PolskaUrban: Miller manekinem Kulczyka

Urban: Miller manekinem Kulczyka

Redaktor naczelny tygodnika "Nie" Jerzy
Urban był przesłuchiwany w prokuraturze jako
świadek w sprawie zatrzymania ponad dwa lata temu przez UOP
ówczesnego szefa PKN Orlen. Ocenił, że premier Leszek Miller w
rozmowie z ministrem skarbu Wiesławem Kaczmarkiem naciskał na
zmiany w zarządzie Orlenu. Miller jest, wedle moich ocen,
wspólnikiem, a raczej manekinem Kulczyka, gdy idzie o politykę
gospodarczą - mówił Urban.

Urban: Miller manekinem Kulczyka
Źródło zdjęć: © PAP | Roman Koszowski

22.04.2004 | aktual.: 22.04.2004 16:06

Urban - świadek rozmowy

Urban był u ministra Kaczmarka w przeddzień zatrzymania Andrzeja Modrzejewskiego i słyszał jego rozmowę telefoniczną z premierem. "Nie słyszałem co mówił premier. Z rozmowy wynikało, że naciskał na zmiany w zarządzie Orlenu, i że Kaczmarek objaśnia, jakie muszą być dopełnione procedury, i że nie może wbrew tym procedurom postępować. Taki był sens rozmowy" - powiedział przed przesłuchaniem dziennikarzom Urban.

Redaktor naczelny "Nie" nie jest jednak w stanie powiedzieć, czy premier naciskał na zatrzymanie Modrzejewskiego i użycie w tym celu służb specjalnych. "Tego nie wiem, ponieważ o żadnych zatrzymaniach nie było mowy. Wiem, że rozmówca, którego ja oglądałem przy stoliku, był naciskany przez premiera. Ja wtedy nie wiedziałem o co i potem mi powiedział Kaczmarek, że on tego nacisku nie może wytrzymać. Czyli to on, to scharakteryzował jako nacisk" - powiedział Urban.

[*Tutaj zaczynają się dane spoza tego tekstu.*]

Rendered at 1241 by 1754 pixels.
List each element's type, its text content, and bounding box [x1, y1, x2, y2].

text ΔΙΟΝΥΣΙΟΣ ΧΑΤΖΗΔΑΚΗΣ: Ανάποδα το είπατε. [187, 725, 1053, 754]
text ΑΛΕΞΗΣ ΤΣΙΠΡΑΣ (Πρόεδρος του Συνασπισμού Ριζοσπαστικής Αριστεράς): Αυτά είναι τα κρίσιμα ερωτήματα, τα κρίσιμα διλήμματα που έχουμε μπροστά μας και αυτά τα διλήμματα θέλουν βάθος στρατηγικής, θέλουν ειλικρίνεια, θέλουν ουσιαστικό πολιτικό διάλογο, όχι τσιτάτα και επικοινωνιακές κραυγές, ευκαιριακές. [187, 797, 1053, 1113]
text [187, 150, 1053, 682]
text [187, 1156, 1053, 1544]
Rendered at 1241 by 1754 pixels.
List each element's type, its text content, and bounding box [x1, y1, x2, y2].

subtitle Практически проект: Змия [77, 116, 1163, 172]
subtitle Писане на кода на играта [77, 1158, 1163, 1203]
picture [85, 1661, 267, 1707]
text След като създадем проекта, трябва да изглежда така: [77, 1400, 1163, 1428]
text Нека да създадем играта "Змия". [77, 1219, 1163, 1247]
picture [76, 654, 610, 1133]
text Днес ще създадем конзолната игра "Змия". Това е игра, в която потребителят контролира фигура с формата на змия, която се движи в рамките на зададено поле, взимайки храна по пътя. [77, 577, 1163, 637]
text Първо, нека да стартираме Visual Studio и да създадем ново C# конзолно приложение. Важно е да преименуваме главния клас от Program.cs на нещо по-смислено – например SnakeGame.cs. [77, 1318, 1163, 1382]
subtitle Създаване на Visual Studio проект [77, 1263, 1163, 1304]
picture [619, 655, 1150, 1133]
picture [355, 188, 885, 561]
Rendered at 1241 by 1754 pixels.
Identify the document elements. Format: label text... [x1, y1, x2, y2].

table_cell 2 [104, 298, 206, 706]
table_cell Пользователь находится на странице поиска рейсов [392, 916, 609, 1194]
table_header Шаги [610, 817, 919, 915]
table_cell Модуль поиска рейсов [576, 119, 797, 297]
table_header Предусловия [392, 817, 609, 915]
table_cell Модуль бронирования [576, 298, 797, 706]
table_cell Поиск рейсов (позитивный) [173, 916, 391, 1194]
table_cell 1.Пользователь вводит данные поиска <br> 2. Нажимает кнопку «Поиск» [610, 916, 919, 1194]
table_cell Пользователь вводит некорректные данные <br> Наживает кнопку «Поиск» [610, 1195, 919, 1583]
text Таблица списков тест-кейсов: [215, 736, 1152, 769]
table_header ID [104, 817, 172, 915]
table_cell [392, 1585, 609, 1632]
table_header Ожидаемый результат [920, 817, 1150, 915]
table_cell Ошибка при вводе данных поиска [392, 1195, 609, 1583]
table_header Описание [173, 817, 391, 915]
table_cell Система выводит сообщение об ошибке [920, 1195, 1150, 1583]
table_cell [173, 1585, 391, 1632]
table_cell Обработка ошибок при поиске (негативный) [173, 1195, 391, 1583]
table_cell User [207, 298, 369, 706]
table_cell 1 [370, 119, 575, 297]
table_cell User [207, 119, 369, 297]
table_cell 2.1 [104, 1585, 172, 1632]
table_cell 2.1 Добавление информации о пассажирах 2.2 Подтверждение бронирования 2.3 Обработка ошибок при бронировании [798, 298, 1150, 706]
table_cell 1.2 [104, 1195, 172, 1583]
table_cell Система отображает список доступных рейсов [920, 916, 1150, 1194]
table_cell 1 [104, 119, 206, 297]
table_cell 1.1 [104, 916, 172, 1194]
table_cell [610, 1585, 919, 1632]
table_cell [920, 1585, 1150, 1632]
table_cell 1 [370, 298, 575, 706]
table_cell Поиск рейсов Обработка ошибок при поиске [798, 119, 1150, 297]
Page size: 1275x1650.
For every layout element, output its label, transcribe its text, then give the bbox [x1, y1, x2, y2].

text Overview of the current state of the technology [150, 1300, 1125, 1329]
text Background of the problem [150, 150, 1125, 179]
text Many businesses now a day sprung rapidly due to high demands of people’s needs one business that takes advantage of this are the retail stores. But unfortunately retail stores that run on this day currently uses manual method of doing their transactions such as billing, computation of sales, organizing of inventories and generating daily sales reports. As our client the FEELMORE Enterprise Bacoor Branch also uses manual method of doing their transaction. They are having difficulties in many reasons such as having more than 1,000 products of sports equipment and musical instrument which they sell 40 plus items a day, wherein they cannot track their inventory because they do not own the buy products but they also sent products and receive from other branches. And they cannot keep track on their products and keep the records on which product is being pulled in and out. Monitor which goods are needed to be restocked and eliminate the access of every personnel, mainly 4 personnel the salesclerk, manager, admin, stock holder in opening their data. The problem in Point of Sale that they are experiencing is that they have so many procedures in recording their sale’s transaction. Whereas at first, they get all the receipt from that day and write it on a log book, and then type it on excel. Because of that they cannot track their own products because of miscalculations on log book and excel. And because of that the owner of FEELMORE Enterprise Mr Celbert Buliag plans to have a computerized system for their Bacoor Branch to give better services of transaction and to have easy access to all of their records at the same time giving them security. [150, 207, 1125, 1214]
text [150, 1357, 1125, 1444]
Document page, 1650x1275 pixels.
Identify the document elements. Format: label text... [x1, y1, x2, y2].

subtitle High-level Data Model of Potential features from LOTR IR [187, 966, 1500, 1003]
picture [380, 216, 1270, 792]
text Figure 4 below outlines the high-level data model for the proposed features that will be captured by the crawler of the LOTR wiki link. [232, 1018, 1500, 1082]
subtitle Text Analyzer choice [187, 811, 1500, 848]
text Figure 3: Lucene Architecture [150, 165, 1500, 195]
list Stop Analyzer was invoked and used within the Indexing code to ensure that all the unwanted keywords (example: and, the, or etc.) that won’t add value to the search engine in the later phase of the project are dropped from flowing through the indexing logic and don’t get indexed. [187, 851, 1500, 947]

Jego zdaniem, tzw. sprawa Orlenu ma trzy aspekty. Są to: nadmierny - według Urbana - wpływ biznesmena Jana Kulczyka na polską gospodarkę, kwestia dywersyfikacji dostaw ropy oraz rola premiera w całej sprawie. "Trzeci to rola Millera w przeprowadzeniu całej afery, który jest, wedle moich ocen, wspólnikiem, a raczej manekinem Kulczyka, gdy idzie o politykę gospodarczą. Kaczmarek się temu w pewnym momencie przeciwstawił i dalej biegną tego skutki" - skomentował Urban.

Nie mylić ról

Przesłuchanie Jerzego Urbana przez katowicką prokuraturę trwało półtorej godziny. Zastrzegł, żeby nie mylić jego roli świadka w tej sprawie, gdzie swoją wiedzę opiera jedynie na usłyszanym fragmencie rozmowy, z rolą dziennikarza i komentatora wydarzeń politycznych. Jak podkreślił, w rozmowie nie było mowy o użyciu służb; natomiast to, że mogło tak być, to jedynie jego przypuszczenie.

"Jeśli, a przypuszczam że tak, wydelegowano policję, żeby zamknęła Modrzejewskiego, żeby w ten sposób ułatwić i przyspieszyć osadzenie prezesa Wróbla w Orlenie, a więc przeprowadzenie operacji gospodarczych wedle planów premiera, to jest to nadużycie. Ale czy ono się dokonało, czy premier (brał w tym udział - PAP) - przypuszczam, że tak, ale ja tu niczego nie mogę stwierdzić" - mówił Urban.